### Problem details
Format the lines of all the items below as a JSON list of strings, one string per line, leaving out any blank lines.
---
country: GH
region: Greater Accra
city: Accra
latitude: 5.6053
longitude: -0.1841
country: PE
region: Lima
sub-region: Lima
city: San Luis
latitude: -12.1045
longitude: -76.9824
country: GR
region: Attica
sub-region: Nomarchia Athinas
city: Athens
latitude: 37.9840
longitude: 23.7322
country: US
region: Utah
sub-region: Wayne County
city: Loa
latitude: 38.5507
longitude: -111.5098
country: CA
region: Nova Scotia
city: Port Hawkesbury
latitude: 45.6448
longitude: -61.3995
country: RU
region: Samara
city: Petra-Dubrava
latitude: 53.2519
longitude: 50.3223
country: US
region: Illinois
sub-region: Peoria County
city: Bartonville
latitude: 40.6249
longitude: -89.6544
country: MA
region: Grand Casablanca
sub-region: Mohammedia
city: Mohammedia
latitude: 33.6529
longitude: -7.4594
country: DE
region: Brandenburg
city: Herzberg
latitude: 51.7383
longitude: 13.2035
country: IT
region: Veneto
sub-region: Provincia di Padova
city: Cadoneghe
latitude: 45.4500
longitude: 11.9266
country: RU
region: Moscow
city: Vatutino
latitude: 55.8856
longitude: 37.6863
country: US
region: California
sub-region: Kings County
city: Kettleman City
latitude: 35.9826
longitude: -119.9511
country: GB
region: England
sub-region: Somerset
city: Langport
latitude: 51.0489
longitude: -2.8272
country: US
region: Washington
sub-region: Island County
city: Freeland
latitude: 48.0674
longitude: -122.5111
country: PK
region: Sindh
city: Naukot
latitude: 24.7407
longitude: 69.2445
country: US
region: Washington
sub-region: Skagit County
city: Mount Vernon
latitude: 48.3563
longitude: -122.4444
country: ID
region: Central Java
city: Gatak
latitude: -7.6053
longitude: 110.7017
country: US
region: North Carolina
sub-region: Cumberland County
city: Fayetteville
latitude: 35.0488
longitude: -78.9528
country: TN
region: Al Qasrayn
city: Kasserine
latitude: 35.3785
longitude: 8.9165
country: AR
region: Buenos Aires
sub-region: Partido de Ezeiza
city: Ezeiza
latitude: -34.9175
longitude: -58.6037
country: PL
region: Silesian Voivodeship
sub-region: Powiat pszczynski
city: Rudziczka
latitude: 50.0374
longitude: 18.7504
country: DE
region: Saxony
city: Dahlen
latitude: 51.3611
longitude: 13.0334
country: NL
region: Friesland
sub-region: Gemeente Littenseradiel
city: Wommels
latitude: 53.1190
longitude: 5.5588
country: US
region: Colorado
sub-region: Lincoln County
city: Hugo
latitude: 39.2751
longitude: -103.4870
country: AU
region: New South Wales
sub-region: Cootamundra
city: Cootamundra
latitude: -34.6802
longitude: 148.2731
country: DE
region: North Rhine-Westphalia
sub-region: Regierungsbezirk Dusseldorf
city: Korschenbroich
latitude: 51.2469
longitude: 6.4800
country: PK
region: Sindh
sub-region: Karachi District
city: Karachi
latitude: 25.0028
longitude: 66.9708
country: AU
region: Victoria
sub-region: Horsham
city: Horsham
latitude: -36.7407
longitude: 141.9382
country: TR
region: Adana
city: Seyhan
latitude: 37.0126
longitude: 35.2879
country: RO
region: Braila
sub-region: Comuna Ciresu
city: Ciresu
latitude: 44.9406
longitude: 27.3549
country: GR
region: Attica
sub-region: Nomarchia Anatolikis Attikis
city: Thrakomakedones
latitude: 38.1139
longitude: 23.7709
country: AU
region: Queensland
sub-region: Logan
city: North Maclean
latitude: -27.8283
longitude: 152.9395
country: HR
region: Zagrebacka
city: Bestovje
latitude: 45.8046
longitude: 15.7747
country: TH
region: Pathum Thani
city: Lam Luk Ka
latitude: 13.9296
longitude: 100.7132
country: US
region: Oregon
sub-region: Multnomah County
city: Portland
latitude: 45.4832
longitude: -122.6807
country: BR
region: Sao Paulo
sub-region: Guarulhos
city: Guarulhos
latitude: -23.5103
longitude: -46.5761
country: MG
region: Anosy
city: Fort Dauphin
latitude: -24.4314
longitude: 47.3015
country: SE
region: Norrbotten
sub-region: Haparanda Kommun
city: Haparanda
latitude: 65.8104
---
### Response to this exercise
[
  "country: GH",
  "region: Greater Accra",
  "city: Accra",
  "latitude: 5.6053",
  "longitude: -0.1841",
  "country: PE",
  "region: Lima",
  "sub-region: Lima",
  "city: San Luis",
  "latitude: -12.1045",
  "longitude: -76.9824",
  "country: GR",
  "region: Attica",
  "sub-region: Nomarchia Athinas",
  "city: Athens",
  "latitude: 37.9840",
  "longitude: 23.7322",
  "country: US",
  "region: Utah",
  "sub-region: Wayne County",
  "city: Loa",
  "latitude: 38.5507",
  "longitude: -111.5098",
  "country: CA",
  "region: Nova Scotia",
  "city: Port Hawkesbury",
  "latitude: 45.6448",
  "longitude: -61.3995",
  "country: RU",
  "region: Samara",
  "city: Petra-Dubrava",
  "latitude: 53.2519",
  "longitude: 50.3223",
  "country: US",
  "region: Illinois",
  "sub-region: Peoria County",
  "city: Bartonville",
  "latitude: 40.6249",
  "longitude: -89.6544",
  "country: MA",
  "region: Grand Casablanca",
  "sub-region: Mohammedia",
  "city: Mohammedia",
  "latitude: 33.6529",
  "longitude: -7.4594",
  "country: DE",
  "region: Brandenburg",
  "city: Herzberg",
  "latitude: 51.7383",
  "longitude: 13.2035",
  "country: IT",
  "region: Veneto",
  "sub-region: Provincia di Padova",
  "city: Cadoneghe",
  "latitude: 45.4500",
  "longitude: 11.9266",
  "country: RU",
  "region: Moscow",
  "city: Vatutino",
  "latitude: 55.8856",
  "longitude: 37.6863",
  "country: US",
  "region: California",
  "sub-region: Kings County",
  "city: Kettleman City",
  "latitude: 35.9826",
  "longitude: -119.9511",
  "country: GB",
  "region: England",
  "sub-region: Somerset",
  "city: Langport",
  "latitude: 51.0489",
  "longitude: -2.8272",
  "country: US",
  "region: Washington",
  "sub-region: Island County",
  "city: Freeland",
  "latitude: 48.0674",
  "longitude: -122.5111",
  "country: PK",
  "region: Sindh",
  "city: Naukot",
  "latitude: 24.7407",
  "longitude: 69.2445",
  "country: US",
  "region: Washington",
  "sub-region: Skagit County",
  "city: Mount Vernon",
  "latitude: 48.3563",
  "longitude: -122.4444",
  "country: ID",
  "region: Central Java",
  "city: Gatak",
  "latitude: -7.6053",
  "longitude: 110.7017",
  "country: US",
  "region: North Carolina",
  "sub-region: Cumberland County",
  "city: Fayetteville",
  "latitude: 35.0488",
  "longitude: -78.9528",
  "country: TN",
  "region: Al Qasrayn",
  "city: Kasserine",
  "latitude: 35.3785",
  "longitude: 8.9165",
  "country: AR",
  "region: Buenos Aires",
  "sub-region: Partido de Ezeiza",
  "city: Ezeiza",
  "latitude: -34.9175",
  "longitude: -58.6037",
  "country: PL",
  "region: Silesian Voivodeship",
  "sub-region: Powiat pszczynski",
  "city: Rudziczka",
  "latitude: 50.0374",
  "longitude: 18.7504",
  "country: DE",
  "region: Saxony",
  "city: Dahlen",
  "latitude: 51.3611",
  "longitude: 13.0334",
  "country: NL",
  "region: Friesland",
  "sub-region: Gemeente Littenseradiel",
  "city: Wommels",
  "latitude: 53.1190",
  "longitude: 5.5588",
  "country: US",
  "region: Colorado",
  "sub-region: Lincoln County",
  "city: Hugo",
  "latitude: 39.2751",
  "longitude: -103.4870",
  "country: AU",
  "region: New South Wales",
  "sub-region: Cootamundra",
  "city: Cootamundra",
  "latitude: -34.6802",
  "longitude: 148.2731",
  "country: DE",
  "region: North Rhine-Westphalia",
  "sub-region: Regierungsbezirk Dusseldorf",
  "city: Korschenbroich",
  "latitude: 51.2469",
  "longitude: 6.4800",
  "country: PK",
  "region: Sindh",
  "sub-region: Karachi District",
  "city: Karachi",
  "latitude: 25.0028",
  "longitude: 66.9708",
  "country: AU",
  "region: Victoria",
  "sub-region: Horsham",
  "city: Horsham",
  "latitude: -36.7407",
  "longitude: 141.9382",
  "country: TR",
  "region: Adana",
  "city: Seyhan",
  "latitude: 37.0126",
  "longitude: 35.2879",
  "country: RO",
  "region: Braila",
  "sub-region: Comuna Ciresu",
  "city: Ciresu",
  "latitude: 44.9406",
  "longitude: 27.3549",
  "country: GR",
  "region: Attica",
  "sub-region: Nomarchia Anatolikis Attikis",
  "city: Thrakomakedones",
  "latitude: 38.1139",
  "longitude: 23.7709",
  "country: AU",
  "region: Queensland",
  "sub-region: Logan",
  "city: North Maclean",
  "latitude: -27.8283",
  "longitude: 152.9395",
  "country: HR",
  "region: Zagrebacka",
  "city: Bestovje",
  "latitude: 45.8046",
  "longitude: 15.7747",
  "country: TH",
  "region: Pathum Thani",
  "city: Lam Luk Ka",
  "latitude: 13.9296",
  "longitude: 100.7132",
  "country: US",
  "region: Oregon",
  "sub-region: Multnomah County",
  "city: Portland",
  "latitude: 45.4832",
  "longitude: -122.6807",
  "country: BR",
  "region: Sao Paulo",
  "sub-region: Guarulhos",
  "city: Guarulhos",
  "latitude: -23.5103",
  "longitude: -46.5761",
  "country: MG",
  "region: Anosy",
  "city: Fort Dauphin",
  "latitude: -24.4314",
  "longitude: 47.3015",
  "country: SE",
  "region: Norrbotten",
  "sub-region: Haparanda Kommun",
  "city: Haparanda",
  "latitude: 65.8104"
]